Prompt: Rewrite the source text in each of these records with every "screenshot" changed to "screen capture" and nothing else altered. Leave the pictures out of your answer.

[[ Data provided, beginning ]]

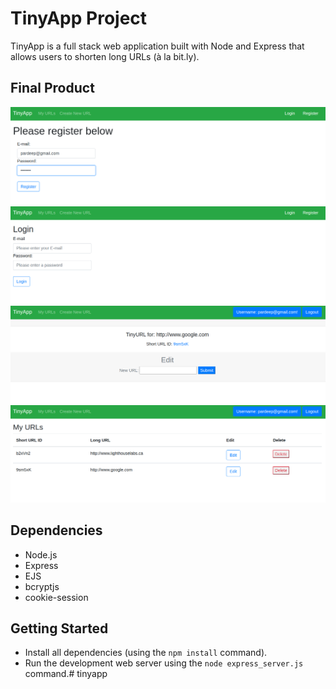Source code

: # TinyApp Project

TinyApp is a full stack web application built with Node and Express that allows users to shorten long URLs (à la bit.ly).

## Final Product

!["Register screenshot "](https://github.com/Pardeep57/tinyapp/blob/master/register.png)
!["Login screenshot "](https://github.com/Pardeep57/tinyapp/blob/master/login.png)
!["Edit screenshot "](https://github.com/Pardeep57/tinyapp/blob/master/edit.png)
!["Url List screenshot "](https://github.com/Pardeep57/tinyapp/blob/master/urlslist.png)

## Dependencies

- Node.js
- Express
- EJS
- bcryptjs
- cookie-session

## Getting Started

- Install all dependencies (using the `npm install` command).
- Run the development web server using the `node express_server.js` command.# tinyapp
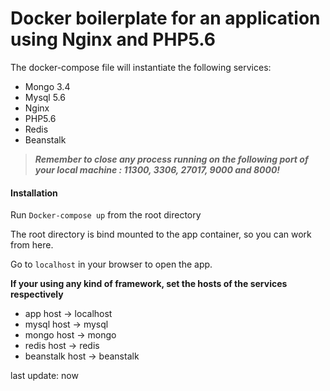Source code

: # Docker boilerplate for an application using Nginx and PHP5.6

The docker-compose file will instantiate the following services:
* Mongo 3.4
* Mysql 5.6
* Nginx
* PHP5.6
* Redis
* Beanstalk
>**_Remember to close any process running on the following port of your local machine : 11300, 3306, 27017, 9000 and 8000!_**

#### Installation

Run `Docker-compose up` from the root directory

The root directory is bind mounted to the app container, so you can work from here.

Go to `localhost` in your browser to open the app.

**If your using any kind of framework, set the hosts of the services respectively**
* app host -> localhost
* mysql host -> mysql
* mongo host -> mongo
* redis host -> redis
* beanstalk host -> beanstalk


last update: now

[[ Data provided, end ]]

Solution to the problem:
Source code

: # TinyApp Project

TinyApp is a full stack web application built with Node and Express that allows users to shorten long URLs (à la bit.ly).

## Final Product

!["Register screen capture "](https://github.com/Pardeep57/tinyapp/blob/master/register.png)
!["Login screen capture "](https://github.com/Pardeep57/tinyapp/blob/master/login.png)
!["Edit screen capture "](https://github.com/Pardeep57/tinyapp/blob/master/edit.png)
!["Url List screen capture "](https://github.com/Pardeep57/tinyapp/blob/master/urlslist.png)

## Dependencies

- Node.js
- Express
- EJS
- bcryptjs
- cookie-session

## Getting Started

- Install all dependencies (using the `npm install` command).
- Run the development web server using the `node express_server.js` command.# tinyapp
Source code

: # Docker boilerplate for an application using Nginx and PHP5.6

The docker-compose file will instantiate the following services:
* Mongo 3.4
* Mysql 5.6
* Nginx
* PHP5.6
* Redis
* Beanstalk
>**_Remember to close any process running on the following port of your local machine : 11300, 3306, 27017, 9000 and 8000!_**

#### Installation

Run `Docker-compose up` from the root directory

The root directory is bind mounted to the app container, so you can work from here.

Go to `localhost` in your browser to open the app.

**If your using any kind of framework, set the hosts of the services respectively**
* app host -> localhost
* mysql host -> mysql
* mongo host -> mongo
* redis host -> redis
* beanstalk host -> beanstalk


last update: now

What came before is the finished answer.